## Page text
I remember lots of names, Bill Byers, Bruce Forsythe, (not the original), Mike Moran, Mike Bunn, Geoff Coull, Malc Coleman, Tim Ford, Phil Babbington, Nick Chell, Peter('Jed the Ted')Nash the goes on and on...

Long ago but great times.....


----------



## peterford

*Townhill Park House (TPH)*

I was there, too - in the glorious mid '70 from '74-'75 for Phase 1 in TPH commuting daily (and 2 evenings) by bus down that long drive. Knocker Norris and his smoky ways in an old mini cooper that could be smelt before seen. Someone like that would never get a job with youngsters these days – hopefully. 
There was Paddy (from Fyffes) who was great at ‘swimming’ in one spot in one breath at the shallow end. There was boat handling every other week alternating with tests on Monday afternoons. Always seemed to be rotten weather so we had to sand some large boat someone was making and used us as slave labour. I complained once and was reported for it – apparently.
Only just be told of this web site by Les Dobson (thanks)and it certainly brings the memories back. I was with P&0 in the infamous corner dorm room with en-suite facilities (just what P&O people deserve!). Did we get some stick or what.... Other P&O names from that year were Dave Simons, Tony Toledo, Karl Rotchell, Phill Chapallaz and Gerry Fenwick.

## Activity A
Copy the Townhill Park House thread from "I was there, too" to "it – apparently.".
## Activity B
Carry on the Townhill Park House thread from its final sentence.
The rows that come next are separate from the Townhill Park House thread.

## Stored data

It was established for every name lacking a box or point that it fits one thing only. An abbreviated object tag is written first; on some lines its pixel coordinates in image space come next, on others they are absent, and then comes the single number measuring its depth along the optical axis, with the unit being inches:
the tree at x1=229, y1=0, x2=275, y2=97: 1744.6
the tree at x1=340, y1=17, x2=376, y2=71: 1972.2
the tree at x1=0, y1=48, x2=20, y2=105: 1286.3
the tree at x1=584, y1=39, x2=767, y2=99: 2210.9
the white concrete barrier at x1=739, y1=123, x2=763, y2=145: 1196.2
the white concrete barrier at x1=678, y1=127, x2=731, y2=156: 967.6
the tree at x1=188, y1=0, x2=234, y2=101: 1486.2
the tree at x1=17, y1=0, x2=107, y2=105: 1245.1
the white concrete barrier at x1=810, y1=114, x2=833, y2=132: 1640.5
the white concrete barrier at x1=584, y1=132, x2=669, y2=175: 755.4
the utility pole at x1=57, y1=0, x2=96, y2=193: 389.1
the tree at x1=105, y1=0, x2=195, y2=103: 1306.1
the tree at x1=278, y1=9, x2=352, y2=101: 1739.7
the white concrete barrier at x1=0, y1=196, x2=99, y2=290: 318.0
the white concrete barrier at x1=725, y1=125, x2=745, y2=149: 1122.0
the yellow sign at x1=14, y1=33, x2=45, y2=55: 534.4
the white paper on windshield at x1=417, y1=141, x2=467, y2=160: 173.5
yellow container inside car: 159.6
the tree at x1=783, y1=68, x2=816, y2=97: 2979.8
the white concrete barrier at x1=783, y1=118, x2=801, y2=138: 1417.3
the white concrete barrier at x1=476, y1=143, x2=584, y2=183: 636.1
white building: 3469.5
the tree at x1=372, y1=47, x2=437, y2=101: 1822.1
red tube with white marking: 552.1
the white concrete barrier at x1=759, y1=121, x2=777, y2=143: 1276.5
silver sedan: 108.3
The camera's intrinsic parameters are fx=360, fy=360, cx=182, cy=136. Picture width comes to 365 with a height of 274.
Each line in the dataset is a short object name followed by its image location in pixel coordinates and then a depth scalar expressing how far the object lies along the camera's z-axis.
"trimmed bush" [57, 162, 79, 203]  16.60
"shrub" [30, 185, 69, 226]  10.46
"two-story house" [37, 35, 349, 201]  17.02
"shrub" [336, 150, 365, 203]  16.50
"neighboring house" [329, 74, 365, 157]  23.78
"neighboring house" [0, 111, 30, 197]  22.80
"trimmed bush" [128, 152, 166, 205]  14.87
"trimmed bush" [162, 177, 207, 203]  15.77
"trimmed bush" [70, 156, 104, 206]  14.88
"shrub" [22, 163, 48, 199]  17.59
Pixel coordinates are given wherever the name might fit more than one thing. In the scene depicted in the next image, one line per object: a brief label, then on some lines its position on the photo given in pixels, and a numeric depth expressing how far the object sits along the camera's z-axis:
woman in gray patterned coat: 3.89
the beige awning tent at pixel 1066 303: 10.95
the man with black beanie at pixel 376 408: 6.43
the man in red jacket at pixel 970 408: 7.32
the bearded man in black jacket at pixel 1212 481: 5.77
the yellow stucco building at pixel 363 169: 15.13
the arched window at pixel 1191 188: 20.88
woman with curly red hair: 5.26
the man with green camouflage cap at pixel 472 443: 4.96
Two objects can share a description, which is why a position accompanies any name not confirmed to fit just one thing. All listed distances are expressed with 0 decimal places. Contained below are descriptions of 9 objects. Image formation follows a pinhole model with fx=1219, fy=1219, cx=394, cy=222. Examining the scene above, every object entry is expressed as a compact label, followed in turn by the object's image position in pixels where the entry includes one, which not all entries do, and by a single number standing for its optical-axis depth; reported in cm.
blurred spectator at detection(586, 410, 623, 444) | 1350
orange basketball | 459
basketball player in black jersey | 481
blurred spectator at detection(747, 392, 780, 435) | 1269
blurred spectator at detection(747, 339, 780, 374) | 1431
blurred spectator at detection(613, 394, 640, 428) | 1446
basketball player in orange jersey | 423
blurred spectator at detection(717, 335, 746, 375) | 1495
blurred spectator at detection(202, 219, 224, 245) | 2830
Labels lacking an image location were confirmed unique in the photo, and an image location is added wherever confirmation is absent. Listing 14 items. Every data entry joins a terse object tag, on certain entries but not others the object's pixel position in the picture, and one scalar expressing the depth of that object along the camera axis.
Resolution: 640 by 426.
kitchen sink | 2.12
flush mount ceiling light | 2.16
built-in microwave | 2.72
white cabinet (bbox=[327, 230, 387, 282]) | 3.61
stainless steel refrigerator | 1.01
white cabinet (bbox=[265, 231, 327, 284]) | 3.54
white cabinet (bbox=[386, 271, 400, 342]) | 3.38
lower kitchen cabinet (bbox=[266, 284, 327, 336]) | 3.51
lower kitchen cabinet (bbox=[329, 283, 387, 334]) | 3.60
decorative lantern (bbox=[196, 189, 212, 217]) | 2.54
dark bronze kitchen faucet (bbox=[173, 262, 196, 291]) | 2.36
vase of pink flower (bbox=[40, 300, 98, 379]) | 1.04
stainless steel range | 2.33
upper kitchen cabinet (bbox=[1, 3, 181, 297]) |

## Answer box A
I was there, too - in the glorious mid '70 from '74-'75 for Phase 1 in TPH commuting daily (and 2 evenings) by bus down that long drive. Knocker Norris and his smoky ways in an old mini cooper that could be smelt before seen. Someone like that would never get a job with youngsters these days – hopefully. 
There was Paddy (from Fyffes) who was great at ‘swimming’ in one spot in one breath at the shallow end. There was boat handling every other week alternating with tests on Monday afternoons. Always seemed to be rotten weather so we had to sand some large boat someone was making and used us as slave labour. I complained once and was reported for it – apparently.

## Answer box B
Had some contact with Phil, Gerry & Tony, i.e. the odd e-mail. Phil, who married in secret whilst in Phase 3, has recently got married again (i.e. May 2010). He has lived in Aussie (Melbourne) for many years. Tony also lives in Melbourne but didn’t know Phil was there till a few months ago. Gerry lives in Barahain with a MSc and PhD. I’m in Dartford, UK with a BSc – what did I do wrong!
I’m told (by Les) that Dave is also in the UK; but whatever happened to Karl? I sailed with him in about 1982 on the cruise ship MV Sea Princess but after that ……….. Anyone heard from/of him?
For the record (if anyone is interested), I now work for GSK as a Project Manager / Technical Engineering role – till Xmas (2010) when I will be made redundant.


----------



## Ian J. Huckin

DaveO said:


> I was a BP Cadet at Southampton from 1975 to 1977 but because there were so many cadets about 2 dozen of us stayed in the Toc H hostel Talbot House in the centre of Southampton. Can't believe the quantity of beer we consumed.
> I remeber Val Parsons, a brilliant lecturer and also Tom Poore but can't remember the others.
> Happy days !
> Regards
> Dave Ord


I was at "Tolly House" 1969 to 1971. Anybody on SN there then? We used to drink at the Globe. It was me and "Tiny" Tate (Boltons), David Johnson (?), Sam Hanant (Fyffes), Jim Hodgeson (RFA) Graham Hildred (Blue Star) and many other drinking fools....Had a great time there. Was the wardens name Harry Buckle? he had a drunken sidekick who was pretty harmless.


----------



## realpaulb

*Bill Norris.*



peterford said:


> I was there, too - in the glorious mid '70 from '74-'75 for Phase 1 in TPH commuting daily (and 2 evenings) by bus down that long drive. Knocker Norris and his smoky ways in an old mini cooper that could be smelt before seen. Someone like that would never get a job with youngsters these days – hopefully.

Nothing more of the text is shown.